━━ Excerpted text ━━

Androgen levels were also measured in the long-term survival cohorts used in behavioral studies. Total and free testosterone and DHT in each group were, respectively, CAST + MCAO: 0.1 ± 0.0 ng/mL, 0.0 ± 0.0 pg/mL, and 0.1 ± 0.0 ng/mL; CAST + sham MCAO: 0.1 ± 0.0 ng/mL, 0.0 ± 0.0 pg/mL, and 0.1 ± 0.0 ng/mL; T(1.5) + MCAO: 4.2 ± 0.3 ng/mL, 10.6 ± 0.9 pg/mL, and 0.4 ± 0.0 ng/mL; T(1.5) + sham MCAO: 3.1 ± 0.2 ng/mL, 8.0 ± 0.9 pg/mL, and 0.4 ± 0.0 ng/mL.

Behavioral Testing

Neurobehavioral testing was carried out on 9-day survival cohorts of castrated C57Bl/6 mice and C57Bl/6 castrates implanted with 1.5 mg testosterone, which had been subjected to 60 mins MCAO or sham MCAO. The survival rate in each group was as follows: CAST MCAO, 52% (18/34 in total); T(1.5) MCAO, 74% (20/27 in total); CAST sham MCAO, 90% (10/11 in total); and T(1.5) sham MCAO, 91% (11/12 in total). There was no significant difference between castrates and low-dose (1.5 mg) testosterone-implanted castrates with regard to survival rate after MCAO (P = 0.069). No mice were excluded due to premature death or owing to failure to induce effect ischemia as measured by intra-ischemic LDF≥35%.

Infarct volume was assessed at the conclusion of behavioral testing (after 9-day survival). Total hemisphere infarct volume was significantly smaller in low-dose (1.5 mg) testosterone-replaced castrates (20 ± 1%) than in castrated mice (30 ± 1%). As expected, no infarction was detected in the surgical sham groups.

━━━

• **Tasks to carry out**:
[1] In the excerpt on testosterone and stroke outcomes, write out the passage starting with "Neurobehavioral testing was" and going on through "by intra-ischemic LDF≥35%.", but switch every "survival rate" to "survival proportion".
[2] Answer these from the excerpt on testosterone and stroke outcomes:
(a) What was the total hemisphere infarct volume in castrated mice after 9-day survival?
(b) What was the survival rate in the CAST MCAO group?
(c) What free testosterone level was measured in the T(1.5) + MCAO group?
[3] Carry on writing the excerpt on testosterone and stroke outcomes from the point where it stops.
None of the lines after the excerpt on testosterone and stroke outcomes are needed here.

━━ Provided data ━━

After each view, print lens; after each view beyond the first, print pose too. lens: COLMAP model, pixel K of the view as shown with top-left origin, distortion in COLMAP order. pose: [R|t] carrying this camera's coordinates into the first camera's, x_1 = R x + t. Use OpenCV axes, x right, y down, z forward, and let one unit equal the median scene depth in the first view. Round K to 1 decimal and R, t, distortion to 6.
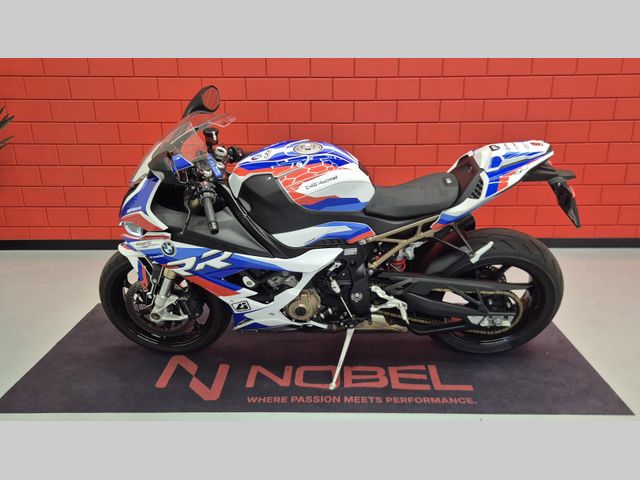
lens RADIAL K [[527.1, 0, 274.5], [0, 527.1, 243.1], [0, 0, 1]] dist [0.049943, 0.000795]
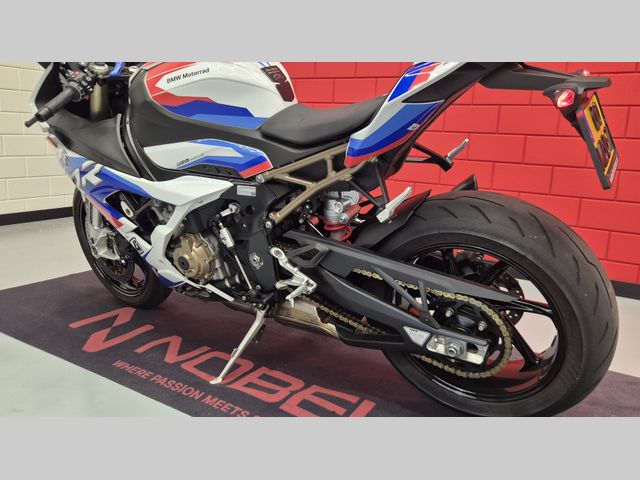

━━━

• **Activity answers**:
[1]
Neurobehavioral testing was carried out on 9-day survival cohorts of castrated C57Bl/6 mice and C57Bl/6 castrates implanted with 1.5 mg testosterone, which had been subjected to 60 mins MCAO or sham MCAO. The survival proportion in each group was as follows: CAST MCAO, 52% (18/34 in total); T(1.5) MCAO, 74% (20/27 in total); CAST sham MCAO, 90% (10/11 in total); and T(1.5) sham MCAO, 91% (11/12 in total). There was no significant difference between castrates and low-dose (1.5 mg) testosterone-implanted castrates with regard to survival proportion after MCAO (P = 0.069). No mice were excluded due to premature death or owing to failure to induce effect ischemia as measured by intra-ischemic LDF≥35%.

[2]
(a) 30 ± 1%
(b) 52% (18/34 in total)
(c) 10.6 ± 0.9 pg/mL

[3]
Neuroscore and latency to move were assessed at Day 1 and Day 3 as an indicator of general health. Figure 3A shows that both castrated and low-dose (1.5 mg) testosterone-implanted castrated groups showed impairment on Day 1 (neuroscores in the 8 to 9 range) and significant improvement by Day 3 (neuroscores in the 4 to 6 range). Interestingly, neuroscore performance was significantly better at both time points in castrates with 1.5-mg testosterone replacement compared with that in untreated castrates. Similarly, these testosterone-replaced castrates also exhibited significantly shorter latency to move on Day 1 than did untreated castrates. By Day 3, latency to move was similar for these two experimental groups (Figure 3B).

Figure 3.

Figure 3

General health recovery improved at an early time point with low-dose testosterone. Neuroscore (A) and latency to move (B) were assessed 1 day after MCAO (Day 1) and 3 days after MCAO (Day 3) in untreated castrated mice (n = 18) and in castrates implanted with 1.5 mg testosterone (n = 20). Values are mean ± s.e.m. *P < 0.05 compared with the same group on Day 1; #P < 0.05 compared with castrates.

The cylinder test was used to assess motor dysfunction on the affected, contralateral side (left paw) after MCAO. No asymmetries were observed in pre-surgery tests (Figure 4) or in sham-operated animals (data not shown). However, contralateral forelimb use was significantly reduced in castrated MCAO-treated mice at Day 3 (P < 0.05) but not in 1.5-mg testosterone-replaced castrates. By Day 7, impairment was observed in both untreated castrates and testosterone-implanted castrates.

Figure 4.

Figure 4

Functional recovery improved at an early but not at a later time point with low-dose testosterone. Contralateral paw use in untreated castrated mice (n = 18) and in castrates implanted with 1.5 mg testosterone (n = 20) was tested 1 day before MCAO (Pre), 3 days after MCAO (Day 3), and 7 days after MCAO (Day 7). Values are mean ± s.e.m. *P < 0.05 compared with the same group Pre; #P < 0.05 compared with castrates.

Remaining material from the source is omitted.